It has been just over a month since Detroit’s emergency financial manager Kevyn Orr announced to our market that Detroit would treat its GO bondholders as “unsecured” creditors and pay them only pennies on the dollar.

It is past time for the bond market to forcefully react. We might start by rejecting Mr. Orr’s attempt to group Detroit’s GO debt into either a “secured” or “unsecured” category. The security for a traditional GO bond is altogether something other than “secured” or “unsecured,” and the market needs to educate the courts and policymakers about its unique, albeit hard-to-pinpoint, place in the municipal capital structure.

The precise security for a GO bond differs by state. Some states require issuers to back their GO bonds with statutory liens or structure their GOs in ways that should insulate them from impairment in Chapter 9 (this may even include Detroit). Other GO debt is backed, by a “limited” amount of taxes, explicitly or implicitly.

But the traditional GO bond is backed merely by a municipality’s pledge of its “faith and credit” and “taxing power.” The pledge is understood to mean that a municipality will make its utmost good faith effort to draw on its resources, including its authority to tax, to repay bondholders.
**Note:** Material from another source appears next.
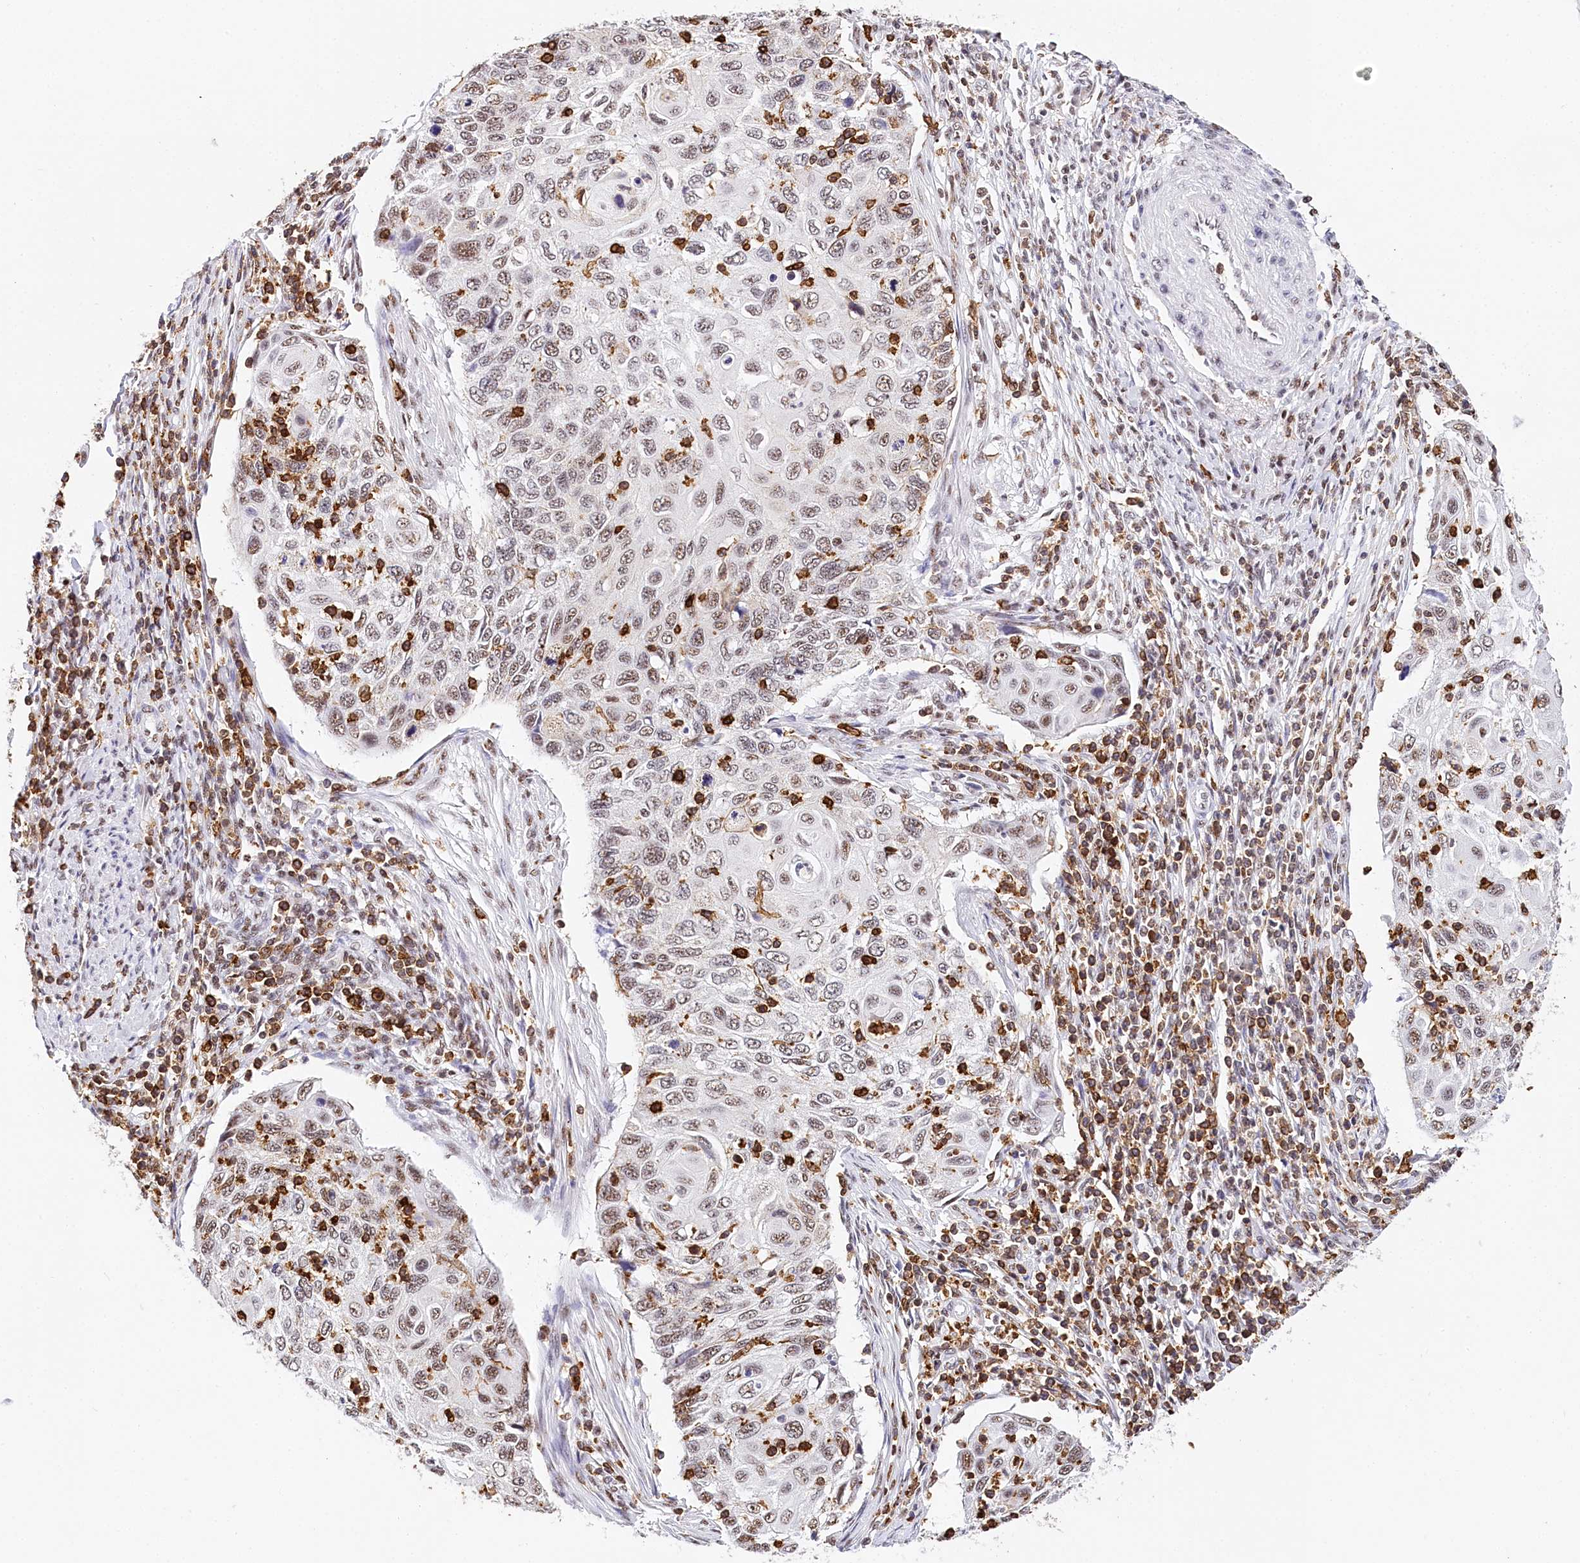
{"staining": {"intensity": "weak", "quantity": "25%-75%", "location": "nuclear"}, "tissue": "cervical cancer", "cell_type": "Tumor cells", "image_type": "cancer", "snomed": [{"axis": "morphology", "description": "Squamous cell carcinoma, NOS"}, {"axis": "topography", "description": "Cervix"}], "caption": "This is a photomicrograph of immunohistochemistry (IHC) staining of cervical cancer, which shows weak positivity in the nuclear of tumor cells.", "gene": "BARD1", "patient": {"sex": "female", "age": 70}}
Because a municipality’s resources are often extensive, including the ability to tax, borrow, cut spending, sell assets, regionalize services, etc., common practice and market expectation is that a struggling local government must do everything in its power to avoid defaulting on a full faith and credit GO bond.

Nonetheless, a full faith and credit GO is not “secured” in the traditional sense. Full faith and credit GOs are not backed by any lien, property, collateral, or claim against a specified source of revenue.

Full faith and credit GOs are also not properly characterized as “unsecured.” A GO consists of a pledge of faith and credit. That pledge has been given to creditors, and just as with a bond backed by a dedicated tax or revenue stream, a default should be permitted only when the pledge has been fulfilled but fallen short. That is, a municipality, having given its best effort to repay and having tapped out its taxing ability and access to other funds, should be able to default on a GO.

But that is the only situation in which a GO should go un-honored.

GO bonds default very infrequently. Consequently, the courts have considered their security on few occasions. It is likely for this reason that the “secured”/”unsecured” framework continues to be used by market participants and lawyers. More accurate terminology is needed. The “true” meaning of a full faith and credit pledge encapsulates something other than these terms.

The most oft-cited modern case concerning the meaning of a “full faith and credit” GO pledge (the 1976 Flushing Bank case) essentially concluded that a GO security is valuable precisely during times of financial distress (e.g., recessions) and should be honored to the fullest extent possible, even during financial emergencies that threaten the public health and safety. This seems about right, and it suggests that a GO has a form of priority during a financial calamity. However, the extent of that priority remains unclear.

Better terminology is urgently required because the federal bankruptcy code is vague regarding GO security. Bankruptcy law appears to insulate only a subset of GO bonds from impairment. These include GOs secured by statutory liens, special revenue liens, or bond structures that limit the debtor’s control over the pledged tax revenue. Many bond lawyers worry that full faith and credit GO bonds will not be protected in the same way.

The 1997 National Bankruptcy Review Commission recognized the disparate treatment of “secured” and “unsecured” GO bonds and recommended correcting Chapter 9 to prioritize all GO bonds. No change was made. The intent, however, was to conform GO priority in federal bankruptcy court to that under state law. This kind of conformity is a fundamental principle of the bankruptcy code.

Detroit’s proposal to write-down its full faith and credit GOs in the 90% range is a bridge-too-far. Maybe Detroit has given its best effort and can only afford 10 cents on the dollar. But probably not. Show us some asset sales. Prove to the market that the tax base is exhausted, and explain why Detroit’s GOs were honored in each of the past several years but are now, suddenly, almost completely unpayable. That is the City’s burden and threshold to which a bankruptcy court should hold it.

Detroit should be a wake-up call for our market. For the sake of Detroit, other Michigan GO issuers, and the GO market generally, a clearer, accurate, and more rigorous understanding of “full, faith, and credit” is needed.